Curupira


Corpo de menino — de curu, abreviação de curumi e pira, corpo. O curupira é a mãe e o pai do mato, o gênio tutelar da floresta que se torna benéfico ou maléfico para os frequentadores desta, segundo circunstâncias e o comportamento dos próprios frequentadores.

Figuram-no como um menino de cabelos vermelhos, muito peludo por todo o corpo e com a particularidade de ter os pés virados para trás e ser privado de órgãos sexuais. A mata, e quantos nela habitam, está debaixo da sua vigilância. É por via disso que antes das grandes trovoadas se ouve bater nos troncos da árvores e raízes das samaumeiras para certificar-se que podem resistir ao furacão e prevenir aos moradores da mata do próximo perigo.

 a sua guarda direta está a caça, e é sempre propício ao caçador que se limita a matar conforme as próprias necessidades. Ai de quem mata por gosto, fazendo estragos inúteis, de quem persegue e mata as fêmeas, especialmente quando prenhes, quem estraga os pequenos ainda novos! Para todos estes o curupira é um inimigo terrível. Umas vezes vira-se caça que nunca pode ser alcançada, mas que nunca desaparece dos olhos sequiosos do caçador, que, com a esperança de a alcançar, deixa-se levar fora de caminho, onde o deixa miseravelmente perdido, com o rastro por onde veio desmanchado. Outras, o que é muito pior, o pobre do caçador alcança a caça, até com relativa facilidade, e a flecha vai certeira embeber-se no flanco da vítima, que cai pouco adiante, com grande satisfação do infeliz.
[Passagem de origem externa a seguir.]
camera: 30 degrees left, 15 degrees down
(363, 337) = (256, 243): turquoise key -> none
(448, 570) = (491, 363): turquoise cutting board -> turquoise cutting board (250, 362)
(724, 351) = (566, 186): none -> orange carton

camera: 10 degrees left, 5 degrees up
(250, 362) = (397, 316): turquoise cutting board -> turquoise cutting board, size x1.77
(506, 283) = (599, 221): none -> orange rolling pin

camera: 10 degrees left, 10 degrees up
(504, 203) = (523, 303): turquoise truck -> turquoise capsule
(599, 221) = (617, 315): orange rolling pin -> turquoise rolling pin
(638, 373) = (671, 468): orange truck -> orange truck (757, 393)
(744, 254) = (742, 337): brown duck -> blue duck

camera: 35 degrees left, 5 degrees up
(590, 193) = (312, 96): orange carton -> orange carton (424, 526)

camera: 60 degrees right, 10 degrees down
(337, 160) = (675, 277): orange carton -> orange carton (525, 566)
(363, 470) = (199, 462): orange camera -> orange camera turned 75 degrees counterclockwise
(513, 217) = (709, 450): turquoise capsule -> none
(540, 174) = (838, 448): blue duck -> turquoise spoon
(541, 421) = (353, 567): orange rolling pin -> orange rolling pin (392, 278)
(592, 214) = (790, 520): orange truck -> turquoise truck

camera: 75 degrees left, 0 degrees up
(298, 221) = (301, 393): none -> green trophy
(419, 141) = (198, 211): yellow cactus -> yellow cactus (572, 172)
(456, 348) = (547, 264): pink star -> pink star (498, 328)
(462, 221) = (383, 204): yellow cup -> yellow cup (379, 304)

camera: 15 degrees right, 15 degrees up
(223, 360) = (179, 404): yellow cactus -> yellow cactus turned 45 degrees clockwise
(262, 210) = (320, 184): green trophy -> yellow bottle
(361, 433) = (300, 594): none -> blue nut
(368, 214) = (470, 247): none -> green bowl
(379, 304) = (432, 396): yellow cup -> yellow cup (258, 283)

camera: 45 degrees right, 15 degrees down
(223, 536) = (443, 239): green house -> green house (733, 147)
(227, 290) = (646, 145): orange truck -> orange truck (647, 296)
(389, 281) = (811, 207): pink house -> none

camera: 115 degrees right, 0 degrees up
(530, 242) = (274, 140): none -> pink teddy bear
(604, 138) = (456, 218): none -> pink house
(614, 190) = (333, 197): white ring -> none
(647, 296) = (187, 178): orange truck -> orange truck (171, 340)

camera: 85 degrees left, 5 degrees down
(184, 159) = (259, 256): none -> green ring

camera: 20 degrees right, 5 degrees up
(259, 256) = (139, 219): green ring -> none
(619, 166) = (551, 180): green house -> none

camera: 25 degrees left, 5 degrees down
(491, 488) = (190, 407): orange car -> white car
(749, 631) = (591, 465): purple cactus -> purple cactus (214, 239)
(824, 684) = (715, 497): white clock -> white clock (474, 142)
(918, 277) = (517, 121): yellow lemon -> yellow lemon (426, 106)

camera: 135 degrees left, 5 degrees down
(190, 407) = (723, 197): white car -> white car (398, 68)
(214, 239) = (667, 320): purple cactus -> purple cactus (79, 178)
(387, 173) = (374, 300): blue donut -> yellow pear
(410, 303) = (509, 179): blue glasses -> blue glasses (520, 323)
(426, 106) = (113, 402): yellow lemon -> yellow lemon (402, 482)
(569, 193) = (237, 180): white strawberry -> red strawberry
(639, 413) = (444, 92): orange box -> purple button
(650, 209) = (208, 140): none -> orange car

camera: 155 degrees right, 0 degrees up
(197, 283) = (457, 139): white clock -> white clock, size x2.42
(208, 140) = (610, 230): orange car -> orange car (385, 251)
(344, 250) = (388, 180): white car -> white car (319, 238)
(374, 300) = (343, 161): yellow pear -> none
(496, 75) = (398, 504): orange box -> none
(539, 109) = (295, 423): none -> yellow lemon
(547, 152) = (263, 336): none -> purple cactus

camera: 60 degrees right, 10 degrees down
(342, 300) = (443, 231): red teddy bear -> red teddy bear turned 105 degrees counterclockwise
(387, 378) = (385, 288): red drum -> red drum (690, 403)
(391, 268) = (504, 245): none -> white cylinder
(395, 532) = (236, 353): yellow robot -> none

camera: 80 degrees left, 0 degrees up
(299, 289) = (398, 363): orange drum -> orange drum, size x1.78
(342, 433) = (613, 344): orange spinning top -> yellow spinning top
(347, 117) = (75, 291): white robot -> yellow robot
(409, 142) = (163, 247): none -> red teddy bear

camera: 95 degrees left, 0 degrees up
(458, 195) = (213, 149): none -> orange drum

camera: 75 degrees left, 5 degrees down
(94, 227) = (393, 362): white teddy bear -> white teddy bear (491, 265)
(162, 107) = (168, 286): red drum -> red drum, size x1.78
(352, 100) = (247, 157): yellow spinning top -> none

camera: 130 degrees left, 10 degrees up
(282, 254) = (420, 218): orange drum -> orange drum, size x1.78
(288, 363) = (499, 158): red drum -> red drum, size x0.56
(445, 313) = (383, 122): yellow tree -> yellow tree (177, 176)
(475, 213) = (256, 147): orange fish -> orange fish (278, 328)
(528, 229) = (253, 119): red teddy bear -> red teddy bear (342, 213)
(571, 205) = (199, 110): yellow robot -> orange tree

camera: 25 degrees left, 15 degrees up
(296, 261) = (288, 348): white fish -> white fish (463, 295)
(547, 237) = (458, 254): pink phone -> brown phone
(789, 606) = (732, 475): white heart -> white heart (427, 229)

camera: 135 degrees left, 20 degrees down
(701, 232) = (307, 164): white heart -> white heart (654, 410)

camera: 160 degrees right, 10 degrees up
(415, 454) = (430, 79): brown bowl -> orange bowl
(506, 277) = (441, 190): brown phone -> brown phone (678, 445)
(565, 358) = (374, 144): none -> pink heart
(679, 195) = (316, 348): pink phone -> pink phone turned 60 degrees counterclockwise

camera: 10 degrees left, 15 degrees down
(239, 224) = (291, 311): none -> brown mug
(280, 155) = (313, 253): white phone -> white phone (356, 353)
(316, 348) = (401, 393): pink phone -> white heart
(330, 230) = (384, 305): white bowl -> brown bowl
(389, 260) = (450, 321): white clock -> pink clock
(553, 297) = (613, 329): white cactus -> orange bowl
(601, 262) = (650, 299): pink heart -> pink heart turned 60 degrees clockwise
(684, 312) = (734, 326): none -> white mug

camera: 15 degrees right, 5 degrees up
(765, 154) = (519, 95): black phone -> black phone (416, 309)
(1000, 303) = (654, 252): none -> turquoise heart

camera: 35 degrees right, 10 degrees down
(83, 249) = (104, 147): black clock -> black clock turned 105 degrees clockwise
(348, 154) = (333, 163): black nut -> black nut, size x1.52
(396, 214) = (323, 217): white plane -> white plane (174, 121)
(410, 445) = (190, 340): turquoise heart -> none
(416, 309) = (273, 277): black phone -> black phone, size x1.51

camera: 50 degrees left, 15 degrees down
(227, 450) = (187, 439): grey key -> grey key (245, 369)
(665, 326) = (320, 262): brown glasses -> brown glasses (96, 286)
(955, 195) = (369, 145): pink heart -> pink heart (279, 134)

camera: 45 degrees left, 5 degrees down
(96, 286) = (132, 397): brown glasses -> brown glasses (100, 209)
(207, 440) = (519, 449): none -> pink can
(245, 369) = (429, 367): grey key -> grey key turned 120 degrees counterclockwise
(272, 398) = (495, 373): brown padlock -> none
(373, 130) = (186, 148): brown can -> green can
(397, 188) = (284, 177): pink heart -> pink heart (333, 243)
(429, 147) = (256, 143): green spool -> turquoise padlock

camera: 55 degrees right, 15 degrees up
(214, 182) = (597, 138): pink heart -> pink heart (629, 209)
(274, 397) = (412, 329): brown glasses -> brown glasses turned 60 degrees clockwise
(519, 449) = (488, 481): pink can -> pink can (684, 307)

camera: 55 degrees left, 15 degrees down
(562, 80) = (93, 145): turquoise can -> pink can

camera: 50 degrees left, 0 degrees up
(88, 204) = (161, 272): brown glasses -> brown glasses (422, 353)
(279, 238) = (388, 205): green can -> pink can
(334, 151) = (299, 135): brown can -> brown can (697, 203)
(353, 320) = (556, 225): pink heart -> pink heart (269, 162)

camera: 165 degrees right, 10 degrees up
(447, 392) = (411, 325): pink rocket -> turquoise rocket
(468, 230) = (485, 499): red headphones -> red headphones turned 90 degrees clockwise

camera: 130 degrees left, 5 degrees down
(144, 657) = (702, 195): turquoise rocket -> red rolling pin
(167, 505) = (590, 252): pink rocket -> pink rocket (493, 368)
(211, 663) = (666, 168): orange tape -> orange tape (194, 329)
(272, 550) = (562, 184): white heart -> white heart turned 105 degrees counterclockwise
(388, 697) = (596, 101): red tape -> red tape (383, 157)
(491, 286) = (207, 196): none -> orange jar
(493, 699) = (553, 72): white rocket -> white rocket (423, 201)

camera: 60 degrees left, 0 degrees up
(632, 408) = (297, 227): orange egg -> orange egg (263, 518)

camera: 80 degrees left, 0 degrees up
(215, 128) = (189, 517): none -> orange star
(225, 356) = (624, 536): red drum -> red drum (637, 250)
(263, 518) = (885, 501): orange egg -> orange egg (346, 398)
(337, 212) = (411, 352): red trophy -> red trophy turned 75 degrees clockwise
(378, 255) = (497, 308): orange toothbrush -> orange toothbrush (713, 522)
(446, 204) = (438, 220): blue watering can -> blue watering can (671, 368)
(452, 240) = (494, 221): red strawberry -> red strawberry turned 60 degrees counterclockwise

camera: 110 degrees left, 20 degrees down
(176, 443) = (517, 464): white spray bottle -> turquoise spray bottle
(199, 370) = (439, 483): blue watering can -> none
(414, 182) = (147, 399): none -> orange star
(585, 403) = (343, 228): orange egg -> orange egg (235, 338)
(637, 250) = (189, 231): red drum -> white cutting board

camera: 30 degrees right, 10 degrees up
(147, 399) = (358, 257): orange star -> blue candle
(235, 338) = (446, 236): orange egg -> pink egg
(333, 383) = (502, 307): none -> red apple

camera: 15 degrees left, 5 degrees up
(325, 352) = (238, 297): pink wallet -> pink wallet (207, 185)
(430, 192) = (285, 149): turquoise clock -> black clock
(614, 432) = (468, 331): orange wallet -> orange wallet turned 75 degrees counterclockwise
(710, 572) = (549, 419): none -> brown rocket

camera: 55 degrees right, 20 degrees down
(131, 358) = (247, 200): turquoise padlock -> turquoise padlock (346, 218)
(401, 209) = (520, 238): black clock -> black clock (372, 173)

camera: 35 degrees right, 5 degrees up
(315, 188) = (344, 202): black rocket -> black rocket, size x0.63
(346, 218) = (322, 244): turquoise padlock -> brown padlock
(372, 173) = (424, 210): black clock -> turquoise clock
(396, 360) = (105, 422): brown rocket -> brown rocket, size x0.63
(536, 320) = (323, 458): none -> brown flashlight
Quando chega a ela, porém, e vai para a colher, em lugar do animal que tinha julgado abater, encontra um amigo, o companheiro, um filho, a sua própria mulher.

Os contos de caçadores vítimas do curupira são contos de todos os dias no meio indígena dos moradores tanto do rio Negro como do Solimões, Amazonas e seus afluentes.




(Em Cascudo, Luís da Câmara. Antologia do folclore brasileiro. 2ª ed. São Paulo, Livraria Martins, 1954, v.2, p.351-352), organização Ermano de Stradelli.